■ **Work task**: Give the data from its beginning through the line that contains "يكون وراءها في" as a Markdown table with the columns No. and Text, one row per line, with blank lines and the pictures left out.

■ **Supplied data**:

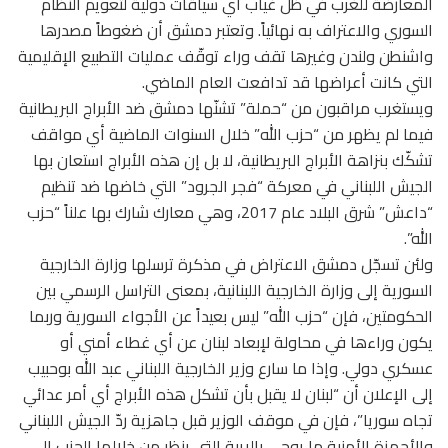
المعارضة للغرب في ظل غياب أي سياقات دولية لتعويم النظام
السوري والاعتراف به نهائياً. وتعتبر دمشق أن ضغوطاً مصدرها
واشنطن ولندن وغيرها تقف وراء توقّف عمليات التطبيع الإقليمية
التي كانت أعراضها قد تدافعت العام الماضي.
ويستغرب مراقبون من “حملة” تشنّها دمشق ضد الأبراج البريطانية
فيما لم يظهر من “حزب الله” خلال السنوات الماضية أي مواقف
تشكّك بنزاهة الأبراج البريطانية، لا بل إن هذه الأبراج استعان بها
الجيش اللبناني في معركة “فجر الجرود” التي خاضها ضد تنظيم
“داعش” شرق البلاد عام 2017، وهي معارك شارك بها علناً “حزب
الله”.
ولئن تسجّل دمشق الاعتراض في مذكرة ترسلها وزارة الخارجية
السورية إلى وزارة الخارجية اللبنانية، بمعنى التراسل الرسمي بين
الحكومتين، فإن “حزب الله” ليس بعيداً عن الأجواء السورية وربما
يكون وراءها في محاولة لإبعاد لبنان عن أي غطاء أمني أو
عسكري دولي. وإذا ما سارع وزير الخارجية اللبناني عبد الله بوحبيب
إلى الإعلان أن “لبنان لا يقبل بأن تشكل هذه الأبراج أي أمر عدائي
تجاه سوريا”، فإن في موقف الوزير قبل جاهزية ردّ الجيش اللبناني
والأجهزة الأمنية ما يوحي بالريبة التي ينظر من خلالها الحزب إلى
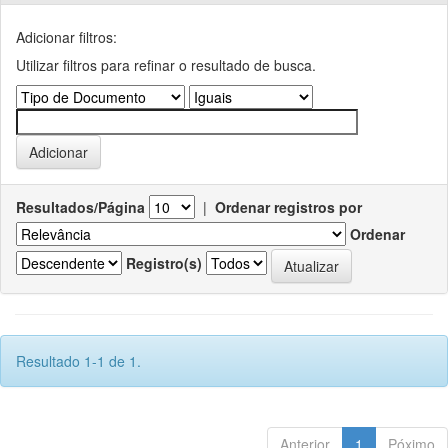
Adicionar filtros:
Utilizar filtros para refinar o resultado de busca.
Resultados/Página
|
Ordenar registros por
Ordenar
Registro(s)
Resultado 1-1 de 1.
Anterior
1
Póximo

■ **Answer below**:
| No. | Text |
|---|---|
| 1 | المعارضة للغرب في ظل غياب أي سياقات دولية لتعويم النظام |
| 2 | السوري والاعتراف به نهائياً. وتعتبر دمشق أن ضغوطاً مصدرها |
| 3 | واشنطن ولندن وغيرها تقف وراء توقّف عمليات التطبيع الإقليمية |
| 4 | التي كانت أعراضها قد تدافعت العام الماضي. |
| 5 | ويستغرب مراقبون من “حملة” تشنّها دمشق ضد الأبراج البريطانية |
| 6 | فيما لم يظهر من “حزب الله” خلال السنوات الماضية أي مواقف |
| 7 | تشكّك بنزاهة الأبراج البريطانية، لا بل إن هذه الأبراج استعان بها |
| 8 | الجيش اللبناني في معركة “فجر الجرود” التي خاضها ضد تنظيم |
| 9 | “داعش” شرق البلاد عام 2017، وهي معارك شارك بها علناً “حزب |
| 10 | الله”. |
| 11 | ولئن تسجّل دمشق الاعتراض في مذكرة ترسلها وزارة الخارجية |
| 12 | السورية إلى وزارة الخارجية اللبنانية، بمعنى التراسل الرسمي بين |
| 13 | الحكومتين، فإن “حزب الله” ليس بعيداً عن الأجواء السورية وربما |
| 14 | يكون وراءها في محاولة لإبعاد لبنان عن أي غطاء أمني أو |